> Exercise brief
The required output is the line containing "left elbow: (219, 142, -11)" followed by each line through the end of the data below, repeated exactly and with nothing added.

> Records shown
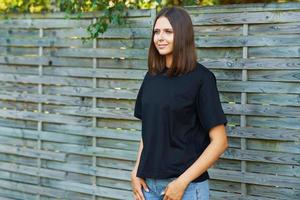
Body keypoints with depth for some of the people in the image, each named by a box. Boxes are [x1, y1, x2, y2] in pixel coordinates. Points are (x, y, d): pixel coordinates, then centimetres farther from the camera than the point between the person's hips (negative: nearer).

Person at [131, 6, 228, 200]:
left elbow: (219, 142, -11)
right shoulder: (151, 77, 7)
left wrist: (182, 182, -15)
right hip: (149, 184, 5)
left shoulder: (201, 78, -9)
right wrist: (136, 172, 3)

> Result
left elbow: (219, 142, -11)
right shoulder: (151, 77, 7)
left wrist: (182, 182, -15)
right hip: (149, 184, 5)
left shoulder: (201, 78, -9)
right wrist: (136, 172, 3)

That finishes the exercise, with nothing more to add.